Input records:
+---+
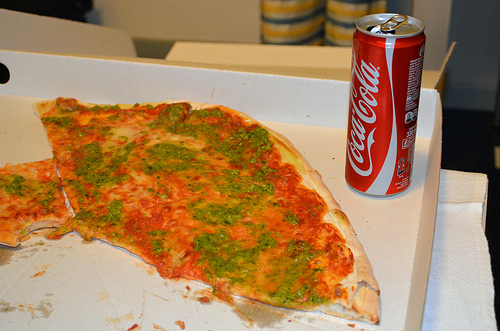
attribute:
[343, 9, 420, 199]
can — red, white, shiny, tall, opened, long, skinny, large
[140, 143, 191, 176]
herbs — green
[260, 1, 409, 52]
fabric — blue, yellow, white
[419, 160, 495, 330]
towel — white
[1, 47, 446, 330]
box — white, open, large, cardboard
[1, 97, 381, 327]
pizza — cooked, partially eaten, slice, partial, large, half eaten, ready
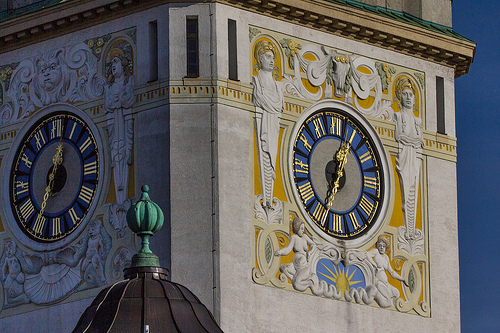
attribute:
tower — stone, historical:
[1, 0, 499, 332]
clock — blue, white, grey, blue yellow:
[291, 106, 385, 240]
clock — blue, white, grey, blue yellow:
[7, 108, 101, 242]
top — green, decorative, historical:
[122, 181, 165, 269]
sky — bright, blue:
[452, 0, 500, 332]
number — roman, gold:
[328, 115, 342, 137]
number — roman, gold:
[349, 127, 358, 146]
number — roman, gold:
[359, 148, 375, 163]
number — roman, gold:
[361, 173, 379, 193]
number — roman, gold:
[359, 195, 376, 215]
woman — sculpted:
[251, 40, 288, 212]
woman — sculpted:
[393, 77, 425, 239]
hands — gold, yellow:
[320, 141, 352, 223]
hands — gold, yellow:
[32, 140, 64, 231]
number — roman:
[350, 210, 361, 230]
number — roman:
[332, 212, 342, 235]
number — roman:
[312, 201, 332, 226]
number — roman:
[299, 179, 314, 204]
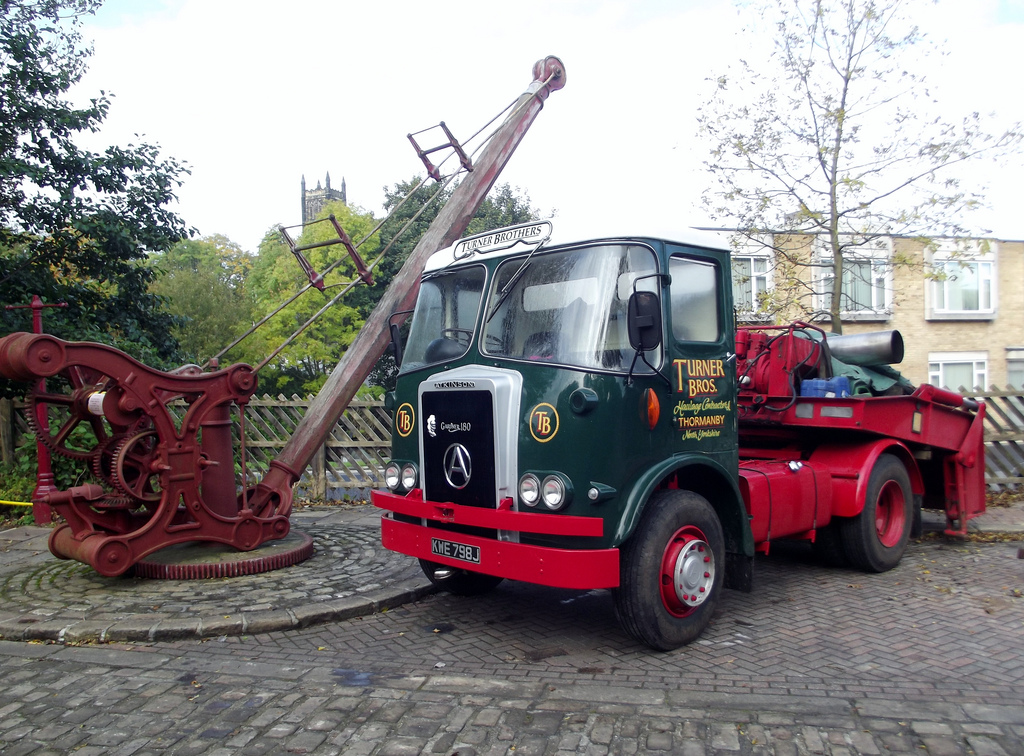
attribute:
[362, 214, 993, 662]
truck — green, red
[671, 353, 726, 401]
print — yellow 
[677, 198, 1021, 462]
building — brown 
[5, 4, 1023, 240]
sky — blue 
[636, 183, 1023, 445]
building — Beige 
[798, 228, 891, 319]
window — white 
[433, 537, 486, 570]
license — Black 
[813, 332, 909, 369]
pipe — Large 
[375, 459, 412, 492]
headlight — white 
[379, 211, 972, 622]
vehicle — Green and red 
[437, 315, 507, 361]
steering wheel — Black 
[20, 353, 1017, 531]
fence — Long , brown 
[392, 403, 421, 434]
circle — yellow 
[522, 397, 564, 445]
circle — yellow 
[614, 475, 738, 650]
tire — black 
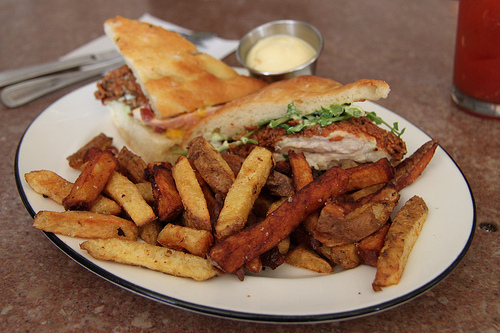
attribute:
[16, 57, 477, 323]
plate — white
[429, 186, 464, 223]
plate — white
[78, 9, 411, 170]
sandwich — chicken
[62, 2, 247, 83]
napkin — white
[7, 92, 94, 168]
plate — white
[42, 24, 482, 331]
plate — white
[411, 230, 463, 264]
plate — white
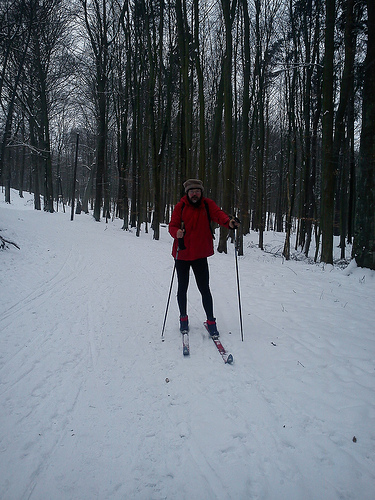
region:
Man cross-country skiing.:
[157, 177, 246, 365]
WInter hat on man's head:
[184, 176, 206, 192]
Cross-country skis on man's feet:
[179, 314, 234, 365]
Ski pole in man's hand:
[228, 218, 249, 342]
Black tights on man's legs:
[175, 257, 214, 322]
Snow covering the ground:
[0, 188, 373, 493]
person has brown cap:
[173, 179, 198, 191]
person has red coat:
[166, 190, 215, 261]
+---+
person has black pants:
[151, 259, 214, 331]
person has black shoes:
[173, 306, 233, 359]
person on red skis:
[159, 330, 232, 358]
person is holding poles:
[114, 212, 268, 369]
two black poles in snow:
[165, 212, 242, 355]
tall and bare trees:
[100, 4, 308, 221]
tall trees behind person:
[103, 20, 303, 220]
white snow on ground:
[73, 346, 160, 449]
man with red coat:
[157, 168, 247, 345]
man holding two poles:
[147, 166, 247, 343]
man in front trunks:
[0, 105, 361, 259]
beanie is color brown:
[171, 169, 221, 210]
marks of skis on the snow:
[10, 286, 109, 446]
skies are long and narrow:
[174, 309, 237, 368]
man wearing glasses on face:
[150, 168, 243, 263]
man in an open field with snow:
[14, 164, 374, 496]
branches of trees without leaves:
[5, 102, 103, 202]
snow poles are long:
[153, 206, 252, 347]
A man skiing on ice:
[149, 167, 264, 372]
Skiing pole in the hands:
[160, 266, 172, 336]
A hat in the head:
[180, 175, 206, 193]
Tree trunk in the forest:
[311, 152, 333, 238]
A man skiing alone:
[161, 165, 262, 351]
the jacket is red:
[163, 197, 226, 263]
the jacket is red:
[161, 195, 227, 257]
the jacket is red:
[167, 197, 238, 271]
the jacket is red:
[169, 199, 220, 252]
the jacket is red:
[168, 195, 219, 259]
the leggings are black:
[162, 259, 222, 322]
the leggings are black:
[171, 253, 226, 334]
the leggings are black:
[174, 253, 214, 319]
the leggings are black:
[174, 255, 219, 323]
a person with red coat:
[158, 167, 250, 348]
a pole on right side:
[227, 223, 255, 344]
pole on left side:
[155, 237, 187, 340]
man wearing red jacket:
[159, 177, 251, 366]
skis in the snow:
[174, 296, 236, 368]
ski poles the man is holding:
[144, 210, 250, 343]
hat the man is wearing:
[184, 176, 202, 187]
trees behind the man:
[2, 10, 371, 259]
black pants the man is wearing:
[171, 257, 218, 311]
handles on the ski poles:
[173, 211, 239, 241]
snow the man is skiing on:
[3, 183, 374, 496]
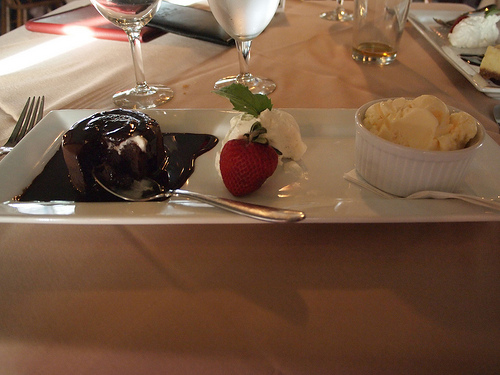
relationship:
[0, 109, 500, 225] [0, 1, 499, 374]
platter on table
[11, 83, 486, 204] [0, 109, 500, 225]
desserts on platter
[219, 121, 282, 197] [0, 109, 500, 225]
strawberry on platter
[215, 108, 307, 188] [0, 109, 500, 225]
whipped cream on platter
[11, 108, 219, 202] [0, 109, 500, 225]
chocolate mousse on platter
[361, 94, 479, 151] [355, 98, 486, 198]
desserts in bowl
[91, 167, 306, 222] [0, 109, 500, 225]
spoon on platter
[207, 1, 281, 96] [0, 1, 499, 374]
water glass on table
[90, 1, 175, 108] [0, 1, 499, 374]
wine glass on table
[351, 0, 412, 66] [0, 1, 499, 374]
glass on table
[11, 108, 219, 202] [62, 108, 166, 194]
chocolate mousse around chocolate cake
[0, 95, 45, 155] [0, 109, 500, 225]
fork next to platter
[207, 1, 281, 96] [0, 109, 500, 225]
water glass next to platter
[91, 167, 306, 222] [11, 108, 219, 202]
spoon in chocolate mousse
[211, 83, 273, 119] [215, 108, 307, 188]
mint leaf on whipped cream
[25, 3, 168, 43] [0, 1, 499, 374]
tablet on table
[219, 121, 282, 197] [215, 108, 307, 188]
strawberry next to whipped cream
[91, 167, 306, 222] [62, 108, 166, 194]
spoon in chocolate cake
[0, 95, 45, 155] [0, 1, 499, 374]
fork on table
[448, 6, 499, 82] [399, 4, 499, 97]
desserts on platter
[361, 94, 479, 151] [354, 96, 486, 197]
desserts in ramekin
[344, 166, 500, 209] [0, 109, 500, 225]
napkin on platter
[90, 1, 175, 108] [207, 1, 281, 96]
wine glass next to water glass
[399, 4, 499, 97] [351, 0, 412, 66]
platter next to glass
+---+
Exercise details: Please copy out the material from the line with "[671, 353, 726, 401]" to the line with "headlight — white", including both of those lines and changing nothing in any of them.

Result for this task:
[671, 353, 726, 401]
print — yellow 
[677, 198, 1021, 462]
building — brown 
[5, 4, 1023, 240]
sky — blue 
[636, 183, 1023, 445]
building — Beige 
[798, 228, 891, 319]
window — white 
[433, 537, 486, 570]
license — Black 
[813, 332, 909, 369]
pipe — Large 
[375, 459, 412, 492]
headlight — white 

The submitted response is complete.